If vacation rentals are classed as commercial accounts, those that haven’t already done so would retrofit, they’d be charged commercial water rates and their use would be based on 80 percent of a lodging’s use in the previous 12 months.
That still leaves the seasonal variation in use as a major problem, for vacation rentals and other tourist-serving businesses that use a lot of water, such as restaurants and motels. Some of the businesses already cut back when the drought problem began in 2012-2013, a responsible action that now could further restrict how much water they can use before being surcharged.
John MacKinnon of Moonstone Beach Bar and Grill said he’s done the math, and estimates he’d have to reduce water use by 50 percent in summer or pay “close to $30,000” in surcharges during the peak tourist season.
Kim Eady of Cambria Shores Motel said, “We’re doing the best we can to control our water consumption … we are all over our hotel guests,” telling them at check-in about the water shortage and then monitoring use.
Charlie Yates, who manages several motel properties, said the district audited every bathroom for low-flow fixtures. “We got rid of glass and coffee cups,” going to recyclable products. “We also have Harvey’s Honey Huts; I use them and my staff does, too. We replaced pressure valves,” adjusted washing machines to use 20 percent less water and “put aerators on every sink. We ripped out a lot of landscaping.”
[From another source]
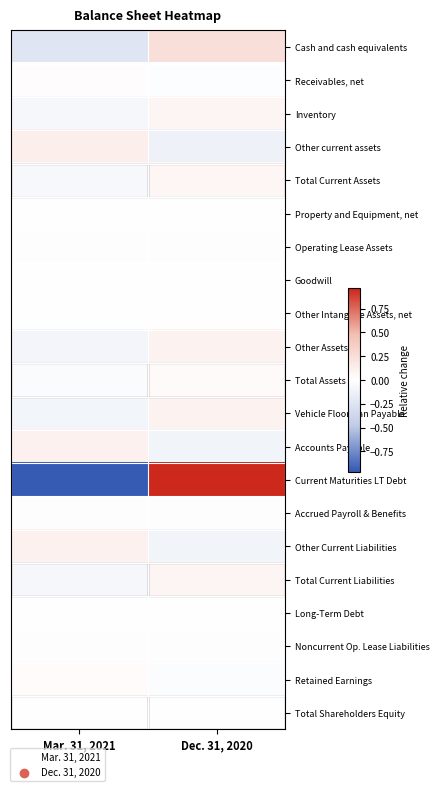

Count the number of data series in this chart.

21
MacKinnon concluded, “We’re on a ship that’s sinking. We have a lot of people who’d rather yell at the captain than get the lifeboats out. Let’s pull together and get this done.”
Director Muril Clift recommended that vacation rentals “ought to be charged commercial rates … You’d have to prove you have updated to all that’s current, and if you do that, then we’d class you as commercial and you’d be subject to the 20 percent rule. On the billing cycle, print me out everything from last year to this year … take the 12 months, divide it over the six month periods.”